WORK ITEM
From the listing below, extract every line in which the word "birthday" appears.

SUPPLIED DATA
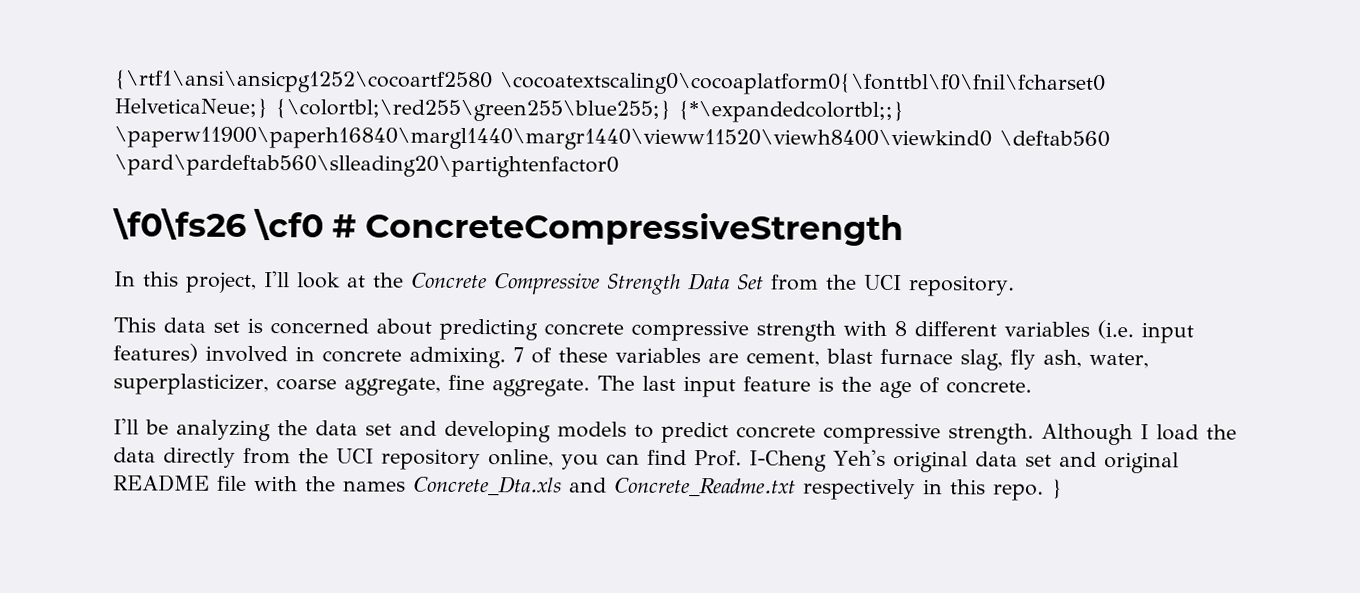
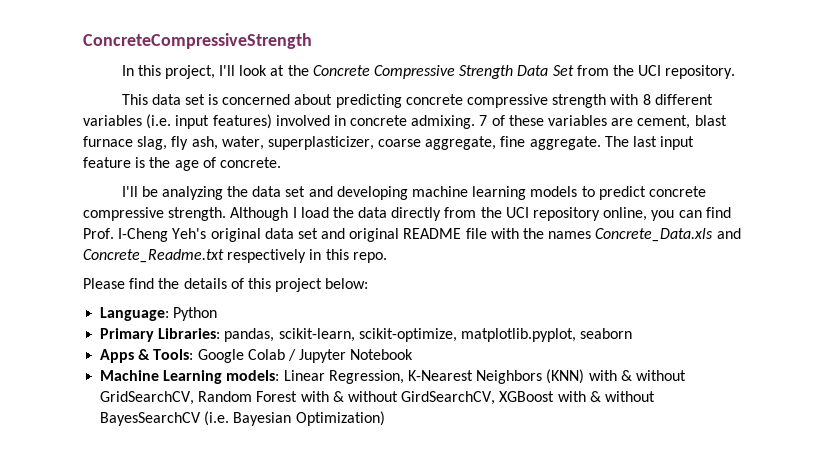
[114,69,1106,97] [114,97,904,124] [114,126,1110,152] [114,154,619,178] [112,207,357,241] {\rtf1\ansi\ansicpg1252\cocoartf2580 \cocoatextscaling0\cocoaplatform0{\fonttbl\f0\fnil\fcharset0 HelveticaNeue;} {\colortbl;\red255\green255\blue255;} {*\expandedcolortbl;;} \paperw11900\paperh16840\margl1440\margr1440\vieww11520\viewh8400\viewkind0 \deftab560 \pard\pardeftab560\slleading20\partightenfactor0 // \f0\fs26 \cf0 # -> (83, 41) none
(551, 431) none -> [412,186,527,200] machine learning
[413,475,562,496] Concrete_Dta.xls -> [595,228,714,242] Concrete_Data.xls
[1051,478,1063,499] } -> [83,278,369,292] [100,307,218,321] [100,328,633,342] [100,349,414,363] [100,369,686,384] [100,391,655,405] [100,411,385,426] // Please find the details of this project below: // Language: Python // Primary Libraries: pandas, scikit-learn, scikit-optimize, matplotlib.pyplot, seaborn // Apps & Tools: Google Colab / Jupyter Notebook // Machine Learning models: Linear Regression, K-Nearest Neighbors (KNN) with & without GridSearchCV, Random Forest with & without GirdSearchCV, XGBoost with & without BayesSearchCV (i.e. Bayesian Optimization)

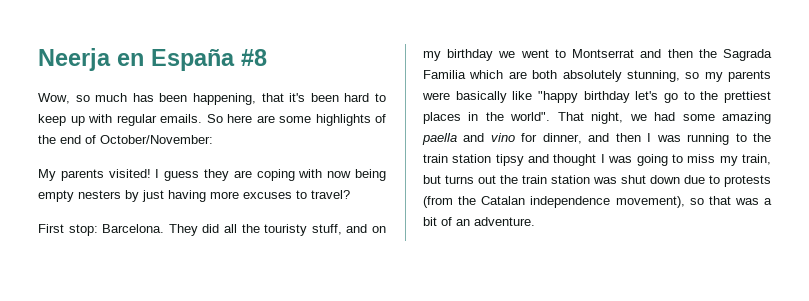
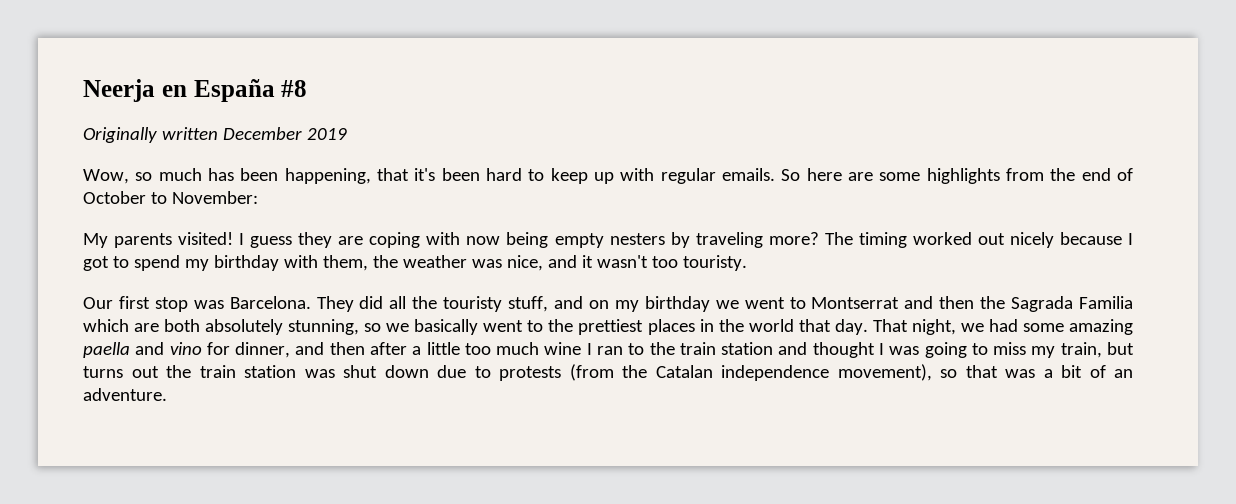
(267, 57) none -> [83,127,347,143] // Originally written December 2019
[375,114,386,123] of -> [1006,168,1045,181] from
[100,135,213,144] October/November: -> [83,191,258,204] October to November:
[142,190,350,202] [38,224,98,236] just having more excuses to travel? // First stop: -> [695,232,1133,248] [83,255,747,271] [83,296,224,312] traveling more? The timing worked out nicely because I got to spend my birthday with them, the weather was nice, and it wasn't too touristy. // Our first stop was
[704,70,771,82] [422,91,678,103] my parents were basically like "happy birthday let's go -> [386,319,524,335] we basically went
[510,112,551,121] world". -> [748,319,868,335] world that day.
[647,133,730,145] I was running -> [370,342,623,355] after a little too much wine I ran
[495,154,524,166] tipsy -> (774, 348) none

==

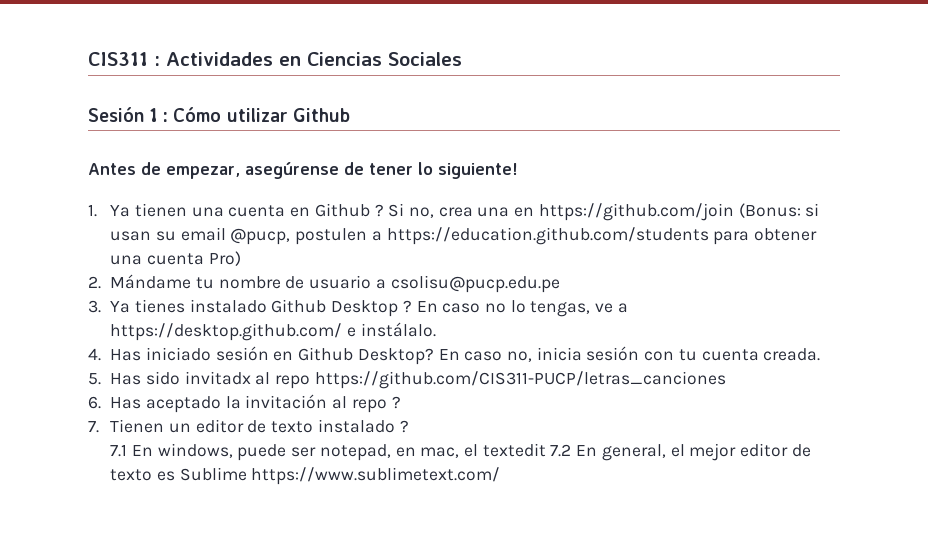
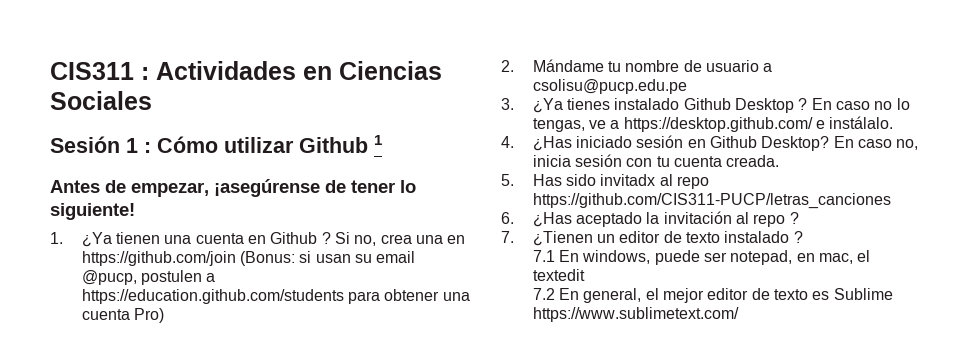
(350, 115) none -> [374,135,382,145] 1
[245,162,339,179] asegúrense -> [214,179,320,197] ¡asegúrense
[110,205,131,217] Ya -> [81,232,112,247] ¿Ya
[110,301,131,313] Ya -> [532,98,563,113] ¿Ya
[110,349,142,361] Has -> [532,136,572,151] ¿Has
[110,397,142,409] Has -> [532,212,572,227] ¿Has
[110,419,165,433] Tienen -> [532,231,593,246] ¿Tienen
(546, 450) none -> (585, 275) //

TASK SOLUTION
[142,190,350,202] [38,224,98,236] just having more excuses to travel? // First stop: -> [695,232,1133,248] [83,255,747,271] [83,296,224,312] traveling more? The timing worked out nicely because I got to spend my birthday with them, the weather was nice, and it wasn't too touristy. // Our first stop was
[704,70,771,82] [422,91,678,103] my parents were basically like "happy birthday let's go -> [386,319,524,335] we basically went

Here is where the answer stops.